** Exercise inputs **
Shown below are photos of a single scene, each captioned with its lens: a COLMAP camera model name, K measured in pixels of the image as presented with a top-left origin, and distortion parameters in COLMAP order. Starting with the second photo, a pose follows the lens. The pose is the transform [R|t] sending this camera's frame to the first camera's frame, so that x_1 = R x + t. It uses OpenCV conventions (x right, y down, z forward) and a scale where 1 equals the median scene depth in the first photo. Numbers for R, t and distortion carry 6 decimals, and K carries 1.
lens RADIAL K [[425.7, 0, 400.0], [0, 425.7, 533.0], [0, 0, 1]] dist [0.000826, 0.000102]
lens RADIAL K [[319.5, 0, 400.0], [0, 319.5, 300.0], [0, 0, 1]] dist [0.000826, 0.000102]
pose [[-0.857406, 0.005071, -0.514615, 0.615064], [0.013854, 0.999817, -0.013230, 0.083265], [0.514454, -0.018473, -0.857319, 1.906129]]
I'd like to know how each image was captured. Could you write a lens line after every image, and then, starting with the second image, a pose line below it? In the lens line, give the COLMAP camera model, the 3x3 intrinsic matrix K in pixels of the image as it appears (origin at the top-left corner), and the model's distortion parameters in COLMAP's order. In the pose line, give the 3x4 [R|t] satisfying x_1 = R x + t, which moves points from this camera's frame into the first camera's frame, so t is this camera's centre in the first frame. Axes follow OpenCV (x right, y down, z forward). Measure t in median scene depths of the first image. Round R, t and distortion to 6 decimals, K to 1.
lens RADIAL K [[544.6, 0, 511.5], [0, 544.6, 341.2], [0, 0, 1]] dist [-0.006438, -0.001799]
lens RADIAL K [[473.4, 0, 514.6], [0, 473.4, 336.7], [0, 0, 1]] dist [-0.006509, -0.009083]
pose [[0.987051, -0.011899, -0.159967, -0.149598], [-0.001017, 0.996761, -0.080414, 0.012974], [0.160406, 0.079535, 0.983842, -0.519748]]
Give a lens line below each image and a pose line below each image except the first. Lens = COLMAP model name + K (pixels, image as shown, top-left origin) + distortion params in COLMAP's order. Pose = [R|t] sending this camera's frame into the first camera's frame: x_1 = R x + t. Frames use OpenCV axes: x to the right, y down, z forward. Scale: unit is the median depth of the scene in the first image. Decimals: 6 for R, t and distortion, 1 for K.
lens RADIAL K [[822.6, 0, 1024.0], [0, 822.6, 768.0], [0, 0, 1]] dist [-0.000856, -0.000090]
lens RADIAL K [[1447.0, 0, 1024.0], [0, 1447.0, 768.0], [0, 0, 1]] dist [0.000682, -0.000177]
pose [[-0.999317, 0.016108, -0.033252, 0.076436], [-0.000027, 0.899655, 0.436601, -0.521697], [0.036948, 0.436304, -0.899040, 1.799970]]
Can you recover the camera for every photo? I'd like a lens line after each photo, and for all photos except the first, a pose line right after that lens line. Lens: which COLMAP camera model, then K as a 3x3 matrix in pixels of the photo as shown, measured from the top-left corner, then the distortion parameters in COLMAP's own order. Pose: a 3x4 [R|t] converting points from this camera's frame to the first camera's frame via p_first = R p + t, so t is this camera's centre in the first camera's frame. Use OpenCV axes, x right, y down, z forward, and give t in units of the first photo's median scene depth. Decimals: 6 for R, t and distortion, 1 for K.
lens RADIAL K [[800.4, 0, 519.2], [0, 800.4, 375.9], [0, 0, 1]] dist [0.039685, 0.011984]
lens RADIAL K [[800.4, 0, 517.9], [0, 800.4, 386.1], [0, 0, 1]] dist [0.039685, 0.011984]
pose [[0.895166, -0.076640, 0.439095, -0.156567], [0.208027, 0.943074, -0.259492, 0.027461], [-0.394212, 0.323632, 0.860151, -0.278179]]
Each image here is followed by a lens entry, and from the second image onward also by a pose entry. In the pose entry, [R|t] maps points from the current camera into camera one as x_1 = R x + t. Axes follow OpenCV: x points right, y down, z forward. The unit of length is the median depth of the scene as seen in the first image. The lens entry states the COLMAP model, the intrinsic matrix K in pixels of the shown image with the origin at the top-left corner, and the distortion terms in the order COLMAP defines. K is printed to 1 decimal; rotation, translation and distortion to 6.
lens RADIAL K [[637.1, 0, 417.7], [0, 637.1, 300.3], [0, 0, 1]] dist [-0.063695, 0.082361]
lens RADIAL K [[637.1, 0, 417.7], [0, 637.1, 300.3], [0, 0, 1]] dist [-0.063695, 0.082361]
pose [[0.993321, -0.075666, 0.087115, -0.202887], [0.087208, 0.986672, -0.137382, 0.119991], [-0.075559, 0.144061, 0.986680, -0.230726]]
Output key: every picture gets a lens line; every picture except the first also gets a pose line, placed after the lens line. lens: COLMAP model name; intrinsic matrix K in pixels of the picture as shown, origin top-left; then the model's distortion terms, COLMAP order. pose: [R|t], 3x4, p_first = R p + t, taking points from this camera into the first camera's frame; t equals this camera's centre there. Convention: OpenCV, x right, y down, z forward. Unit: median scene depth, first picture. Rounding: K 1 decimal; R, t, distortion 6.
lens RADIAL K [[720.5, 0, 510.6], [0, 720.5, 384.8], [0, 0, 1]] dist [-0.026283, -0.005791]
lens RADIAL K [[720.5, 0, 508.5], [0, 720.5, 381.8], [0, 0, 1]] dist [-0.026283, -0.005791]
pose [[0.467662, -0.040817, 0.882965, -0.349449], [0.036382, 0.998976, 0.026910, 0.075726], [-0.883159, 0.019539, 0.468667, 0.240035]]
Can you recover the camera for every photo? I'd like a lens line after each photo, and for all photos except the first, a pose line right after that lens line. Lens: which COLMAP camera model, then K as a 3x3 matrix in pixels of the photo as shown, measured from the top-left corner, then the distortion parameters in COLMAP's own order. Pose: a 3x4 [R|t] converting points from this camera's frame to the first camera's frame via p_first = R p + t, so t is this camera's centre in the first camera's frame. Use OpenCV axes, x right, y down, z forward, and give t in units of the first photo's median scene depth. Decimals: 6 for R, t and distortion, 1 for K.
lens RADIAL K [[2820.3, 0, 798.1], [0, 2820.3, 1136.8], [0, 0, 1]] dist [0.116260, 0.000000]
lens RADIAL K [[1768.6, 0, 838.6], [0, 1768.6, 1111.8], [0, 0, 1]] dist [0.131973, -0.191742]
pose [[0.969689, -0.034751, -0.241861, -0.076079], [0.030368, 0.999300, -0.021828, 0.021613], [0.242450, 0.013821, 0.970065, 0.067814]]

** Directions for this task **
Rewrite all of the records above as a two-column CSV with the headers instruction and output, one row per record. Enclose each field in double quotes and replace any line breaks inside it with spaces.

** Completed task **
instruction,output
"Shown below are photos of a single scene, each captioned with its lens: a COLMAP camera model name, K measured in pixels of the image as presented with a top-left origin, and distortion parameters in COLMAP order. Starting with the second photo, a pose follows the lens. The pose is the transform [R|t] sending this camera's frame to the first camera's frame, so that x_1 = R x + t. It uses OpenCV conventions (x right, y down, z forward) and a scale where 1 equals the median scene depth in the first photo. Numbers for R, t and distortion carry 6 decimals, and K carries 1.","lens RADIAL K [[425.7, 0, 400.0], [0, 425.7, 533.0], [0, 0, 1]] dist [0.000826, 0.000102] lens RADIAL K [[319.5, 0, 400.0], [0, 319.5, 300.0], [0, 0, 1]] dist [0.000826, 0.000102] pose [[-0.857406, 0.005071, -0.514615, 0.615064], [0.013854, 0.999817, -0.013230, 0.083265], [0.514454, -0.018473, -0.857319, 1.906129]]"
"I'd like to know how each image was captured. Could you write a lens line after every image, and then, starting with the second image, a pose line below it? In the lens line, give the COLMAP camera model, the 3x3 intrinsic matrix K in pixels of the image as it appears (origin at the top-left corner), and the model's distortion parameters in COLMAP's order. In the pose line, give the 3x4 [R|t] satisfying x_1 = R x + t, which moves points from this camera's frame into the first camera's frame, so t is this camera's centre in the first frame. Axes follow OpenCV (x right, y down, z forward). Measure t in median scene depths of the first image. Round R, t and distortion to 6 decimals, K to 1.","lens RADIAL K [[544.6, 0, 511.5], [0, 544.6, 341.2], [0, 0, 1]] dist [-0.006438, -0.001799] lens RADIAL K [[473.4, 0, 514.6], [0, 473.4, 336.7], [0, 0, 1]] dist [-0.006509, -0.009083] pose [[0.987051, -0.011899, -0.159967, -0.149598], [-0.001017, 0.996761, -0.080414, 0.012974], [0.160406, 0.079535, 0.983842, -0.519748]]"
"Give a lens line below each image and a pose line below each image except the first. Lens = COLMAP model name + K (pixels, image as shown, top-left origin) + distortion params in COLMAP's order. Pose = [R|t] sending this camera's frame into the first camera's frame: x_1 = R x + t. Frames use OpenCV axes: x to the right, y down, z forward. Scale: unit is the median depth of the scene in the first image. Decimals: 6 for R, t and distortion, 1 for K.","lens RADIAL K [[822.6, 0, 1024.0], [0, 822.6, 768.0], [0, 0, 1]] dist [-0.000856, -0.000090] lens RADIAL K [[1447.0, 0, 1024.0], [0, 1447.0, 768.0], [0, 0, 1]] dist [0.000682, -0.000177] pose [[-0.999317, 0.016108, -0.033252, 0.076436], [-0.000027, 0.899655, 0.436601, -0.521697], [0.036948, 0.436304, -0.899040, 1.799970]]"
"Can you recover the camera for every photo? I'd like a lens line after each photo, and for all photos except the first, a pose line right after that lens line. Lens: which COLMAP camera model, then K as a 3x3 matrix in pixels of the photo as shown, measured from the top-left corner, then the distortion parameters in COLMAP's own order. Pose: a 3x4 [R|t] converting points from this camera's frame to the first camera's frame via p_first = R p + t, so t is this camera's centre in the first camera's frame. Use OpenCV axes, x right, y down, z forward, and give t in units of the first photo's median scene depth. Decimals: 6 for R, t and distortion, 1 for K.","lens RADIAL K [[800.4, 0, 519.2], [0, 800.4, 375.9], [0, 0, 1]] dist [0.039685, 0.011984] lens RADIAL K [[800.4, 0, 517.9], [0, 800.4, 386.1], [0, 0, 1]] dist [0.039685, 0.011984] pose [[0.895166, -0.076640, 0.439095, -0.156567], [0.208027, 0.943074, -0.259492, 0.027461], [-0.394212, 0.323632, 0.860151, -0.278179]]"
"Each image here is followed by a lens entry, and from the second image onward also by a pose entry. In the pose entry, [R|t] maps points from the current camera into camera one as x_1 = R x + t. Axes follow OpenCV: x points right, y down, z forward. The unit of length is the median depth of the scene as seen in the first image. The lens entry states the COLMAP model, the intrinsic matrix K in pixels of the shown image with the origin at the top-left corner, and the distortion terms in the order COLMAP defines. K is printed to 1 decimal; rotation, translation and distortion to 6.","lens RADIAL K [[637.1, 0, 417.7], [0, 637.1, 300.3], [0, 0, 1]] dist [-0.063695, 0.082361] lens RADIAL K [[637.1, 0, 417.7], [0, 637.1, 300.3], [0, 0, 1]] dist [-0.063695, 0.082361] pose [[0.993321, -0.075666, 0.087115, -0.202887], [0.087208, 0.986672, -0.137382, 0.119991], [-0.075559, 0.144061, 0.986680, -0.230726]]"
"Output key: every picture gets a lens line; every picture except the first also gets a pose line, placed after the lens line. lens: COLMAP model name; intrinsic matrix K in pixels of the picture as shown, origin top-left; then the model's distortion terms, COLMAP order. pose: [R|t], 3x4, p_first = R p + t, taking points from this camera into the first camera's frame; t equals this camera's centre there. Convention: OpenCV, x right, y down, z forward. Unit: median scene depth, first picture. Rounding: K 1 decimal; R, t, distortion 6.","lens RADIAL K [[720.5, 0, 510.6], [0, 720.5, 384.8], [0, 0, 1]] dist [-0.026283, -0.005791] lens RADIAL K [[720.5, 0, 508.5], [0, 720.5, 381.8], [0, 0, 1]] dist [-0.026283, -0.005791] pose [[0.467662, -0.040817, 0.882965, -0.349449], [0.036382, 0.998976, 0.026910, 0.075726], [-0.883159, 0.019539, 0.468667, 0.240035]]"
"Can you recover the camera for every photo? I'd like a lens line after each photo, and for all photos except the first, a pose line right after that lens line. Lens: which COLMAP camera model, then K as a 3x3 matrix in pixels of the photo as shown, measured from the top-left corner, then the distortion parameters in COLMAP's own order. Pose: a 3x4 [R|t] converting points from this camera's frame to the first camera's frame via p_first = R p + t, so t is this camera's centre in the first camera's frame. Use OpenCV axes, x right, y down, z forward, and give t in units of the first photo's median scene depth. Decimals: 6 for R, t and distortion, 1 for K.","lens RADIAL K [[2820.3, 0, 798.1], [0, 2820.3, 1136.8], [0, 0, 1]] dist [0.116260, 0.000000] lens RADIAL K [[1768.6, 0, 838.6], [0, 1768.6, 1111.8], [0, 0, 1]] dist [0.131973, -0.191742] pose [[0.969689, -0.034751, -0.241861, -0.076079], [0.030368, 0.999300, -0.021828, 0.021613], [0.242450, 0.013821, 0.970065, 0.067814]]"